第47話(3-7) 魔法生体移植(インプラント)
「魔法生体移植ですと」
摂政プロイツェンの語気が強まった。
それもそうだろう、先日俺とアンジェラがエイトマウンテンズを踏破した際、魔法生体移植の問題が露見したばかりである。
人為的な改造による魔法術式の付与、それが魔法生体移植なのだが、帝国はそれらを禁術として認めていない。つまり、帝国領内でこれらが見つかるということは無断で何者かが研究を行っているか、敵国が技術介入している恐れがある、ということだ。
プロイツェンが聞きとがめるのも無理からぬことである。
「そうあせらずに、まず通常の魔法術式からお話しましょう。こちらはあなたがたもご存知の通り、修練と年月をかけてひたすら魔法を強化していく方法です。最初はささやかな灯火を発生させるところから、研鑽を重ねる、あるいは一族代々に受け継ぐ間に地獄の業火を呼び起こせる程になるといった具合です」
つまり、大規模魔法を発動させるにはそれに見合った魔法術式をかなりの年月をかけて開発する必要があるということらしい。

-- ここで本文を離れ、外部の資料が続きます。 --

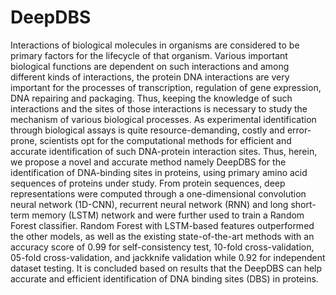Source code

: # DeepDBS

Interactions of biological molecules in organisms are considered to be primary factors for the lifecycle of that organism. Various important biological functions are dependent on such interactions and among different kinds of interactions, the protein DNA interactions are very important for the processes of transcription, regulation of gene expression, DNA repairing and packaging. Thus, keeping the knowledge of such interactions and the sites of those interactions is necessary to study the mechanism of various biological processes. As experimental identification through biological assays is quite resource-demanding, costly and error-prone, scientists opt for the computational methods for efficient and accurate identification of such DNA-protein interaction sites. Thus, herein, we propose a novel and accurate method namely DeepDBS for the identification of DNA-binding sites in proteins, using primary amino acid sequences of proteins under study. From protein sequences, deep representations were computed through a one-dimensional convolution neural network (1D-CNN), recurrent neural network (RNN) and long short-term memory (LSTM) network and were further used to train a Random Forest classifier. Random Forest with LSTM-based features outperformed the other models, as well as the existing state-of-the-art methods with an accuracy score of 0.99 for self-consistency test, 10-fold cross-validation, 05-fold cross-validation, and jackknife validation while 0.92 for independent dataset testing. It is concluded based on results that the DeepDBS can help accurate and efficient identification of DNA binding sites (DBS) in proteins.
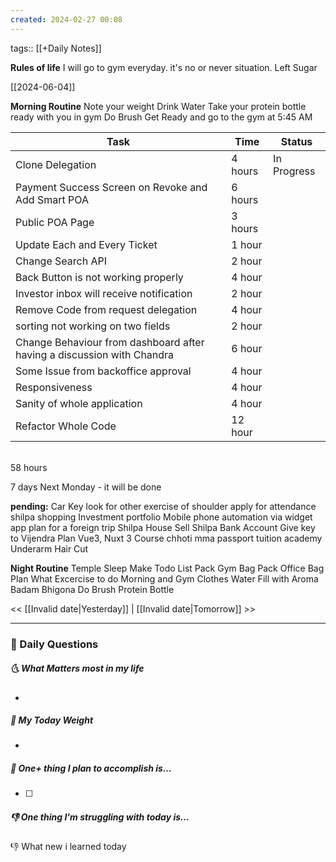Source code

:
 ```yaml
---
created: 2024-02-27 00:08
---
```

tags:: [[+Daily Notes]]

**Rules of life**
I will go to gym everyday. it's no or never situation.
Left Sugar

[[2024-06-04]]

**Morning Routine**
Note your weight
Drink Water
Take your protein bottle ready with you in gym
Do Brush
Get Ready and go to the gym at 5:45 AM



| Task                                                                   | Time    | Status      |
| ---------------------------------------------------------------------- | ------- | ----------- |
| Clone Delegation                                                       | 4 hours | In Progress |
| Payment Success Screen on Revoke and Add Smart POA                     | 6 hours |             |
| Public POA Page                                                        | 3 hours |             |
| Update Each and Every Ticket                                           | 1 hour  |             |
| Change Search API                                                      | 2 hour  |             |
| Back Button is not working properly                                    | 4 hour  |             |
| Investor inbox will receive notification                               | 2 hour  |             |
| Remove Code from request delegation                                    | 4 hour  |             |
| sorting not working on two fields                                      | 2 hour  |             |
| Change Behaviour from dashboard after having a discussion with Chandra | 6 hour  |             |
| Some Issue from backoffice approval                                    | 4 hour  |             |
| Responsiveness                                                         | 4 hour  |             |
| Sanity of whole application                                            | 4 hour  |             |
| Refactor Whole Code                                                    | 12 hour |             |

\
58 hours

7 days
Next Monday - it will be done




**pending:**
Car Key
look for other exercise of shoulder
apply for attendance
shilpa shopping 
Investment portfolio 
Mobile phone automation via widget app
plan for a foreign trip
Shilpa House Sell
Shilpa Bank Account
Give key to Vijendra
Plan Vue3, Nuxt 3 Course
chhoti mma passport
tuition academy 
Underarm Hair Cut


**Night Routine**
Temple Sleep
Make Todo List
Pack Gym Bag
Pack Office Bag
Plan What Excercise to do
Morning and Gym Clothes
Water Fill with Aroma
Badam Bhigona
Do Brush
Protein Bottle


<< [[Invalid date|Yesterday]] | [[Invalid date|Tomorrow]] >>

---
### 📅 Daily Questions
##### 🌜 What Matters most in my life
- 

##### 🙌 My Today Weight
- 

##### 🚀 One+ thing I plan to accomplish is...
- [ ] 

##### 👎 One thing I'm struggling with today is...


👎 What new i learned today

「ちょっと待ってくれ。俺が大規模魔法を発動させたのはどういう理屈になるんだ」
俺がこちらの世界に飛ばされてから魔法術式の開発などしていないはずだ。
「その際、本当にお一人で発動させたのですか」
「いや、確かにあの時はアンジェラに支えてもらって、つまりアンジェラが魔法術式を持っていたということか」
「ご明察。そしてあなたが持つ魔力タンクを魔力源として彼女が魔法術式を担当したのでしょう」
「……今気付いたんだが、魔法術式をアンジェラが持っているなら、魔力タンクさえ見つければ、彼女が単体でも大規模魔法を行使できるということにならないか」
「それは無理ですな」
意外にもプロイツェンが口を挟んできた。
「過去に大規模魔法を試みたことは記録にもございますが、発動の負荷に耐え切れず術者は例外なく絶命しております」
「……」
思わず絶句する。そんな危ない橋を渡っていたのか。
「つまり魔法術式をアンジェラ、魔力と発動の負荷を俺が分担して初めて成功したわけか」
「大正解。それでは最後に魔法生体移植についてお教えしましょう」
エルシレーヌの語りが終わりに近づいてきた。
「魔法生体移植とは先ほどの魔法術式が記録されたアイテム、ここでは便宜上魔石と呼びます、を用いることです。魔石を体内に埋め込むことで術者の魔力を直接送り込み、魔法を発動させることが出来ます。また習得に年月を費やす必要がない為、魔法の行使には非常に有効な手段と言えます」
「それならなぜ禁止されているんだ」
「それについては私から説明しましょう」
再びプロイツェンが割り込んでくる。
「移植の危険性が高すぎるからです。まず移植の成功率が5割、その後の拒絶反応でそのさらに5割しか生存できないとされています」
「つまり4分の1しか成功しないと」
「左様です。その成功率の低さから禁術として取り決められました」
エルシレーヌがプロイツェンの発言を受けて続ける。
「ただ、武器や装備品に魔石を埋め込むことで擬似的に再現が可能となっています。もちろん体内に埋め込む場合に比べて遥かに効率は落ちてしまいますが」
「とりあえず危急の案件として、なんとか魔力タンクを見つけなければいけませんな。しかしながら手がかりがございませんな」
プロイツェンがエルシレーヌに視線を向けながら回りくどく告げる。
「ふん、ずいぶんともったいぶった言い方をする。はなから私に魔力タンク探しの協力をさせるつもりだったのでしょう」
エルシレーヌは生理的嫌悪感を隠さずに非難する。
「話が早くて助かります。それではキリヤ殿とともに魔力タンクの探索に出ていただきましょう」
ニヤリと笑ってプロイツェンは席を立ったのだった。